As you can see, while there are plenty of types of ETFs out there offering higher yields, there’s really no comparison here, as SCHD is the hands-down winner. A lot of this can be explained by the fact that SCHD invests in high-quality companies that have been growing their earnings over time rather than just fixed-income or high-yield investments, as we’ll see below. 

SCHD’s Holdings 

SCHD gives investors solid diversification, with 101 holdings. Its top 10 holdings make up 40.9% of the fund. Below, you can check out a chart of SCHD’s top 10 holdings using TipRanks’ holdings tool.

A top holding like Broadcom (NASDAQ:AVGO) is a good example of SCHD’s approach. While Broadcom may not be what some investors think of as a quintessential dividend stock, being that it yields just 2.1%, its share price has risen dramatically over the last few years, and its earnings have grown, combining to give its shareholders excellent returns. Additionally, Broadcom has increased its dividend payout for 13 years in a row, and its annual dividend payout has grown at a 37% compound annual growth rate (CAGR) over the past decade.     

Similarly, another top holding, Home Depot (NYSE:HD), has been one of the stock market’s long-time winners over the years.
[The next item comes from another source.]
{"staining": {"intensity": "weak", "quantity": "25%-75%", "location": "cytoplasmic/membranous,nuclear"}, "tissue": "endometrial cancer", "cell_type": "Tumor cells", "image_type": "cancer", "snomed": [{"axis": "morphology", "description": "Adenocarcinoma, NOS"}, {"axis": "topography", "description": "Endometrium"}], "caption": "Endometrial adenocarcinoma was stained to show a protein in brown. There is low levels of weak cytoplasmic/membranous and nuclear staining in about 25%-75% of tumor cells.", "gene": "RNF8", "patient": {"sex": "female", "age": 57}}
While shares yield just 2.5%, the home-improvement company has increased its payout for 14 years in a row, and the stock price has more than quadrupled over the past decade. 

Another positive about SCHD’s portfolio is that it is attractively valued relative to the broader market. SCHD’s holdings feature an average price-to-earnings ratio of 13.9 times earnings, which is a steep discount to the S&P 500’s (SPX) valuation of just under 20 times earnings.

By investing in companies that are growing and paying dividends, SCHD has generated solid double-digit returns over time. 

Is SCHD Stock a Buy, According to Analysts? 

Turning to Wall Street, SCHD earns a Moderate Buy consensus rating based on 46 Buys, 47 Holds, and nine Sell ratings assigned in the past three months. The average SCHD stock price target of $81.73 implies 9.7% upside potential.

Low Fees

Another nice thing about SCHD is its relative affordability. Its expense ratio is just 0.06%. An investor putting $10,000 into SCHD today would pay just $6 in fees over the course of the year. If the expense ratio stays at 0.06% and the fund returns 5% per year, this same investor would pay just $77 in fees over the next decade, which is more than reasonable. 

Investor Takeaway

While investors now have many options at their disposal when looking for yield, it’s hard to beat the combination of yield and capital appreciation that an ETF like SCHD has generated over time, making it a superior option to many instruments with higher yields. 

Past performance is no guarantee of future results, and there is certainly a place in investor portfolios for asset classes like bonds. That being said, SCHD’s investment approach and portfolio seem well-equipped to continue to deliver a compelling combination of dividends and price appreciation over time. I recently made SCHD a core holding of my portfolio for these reasons, and I look forward to being a long-term owner of this top ETF.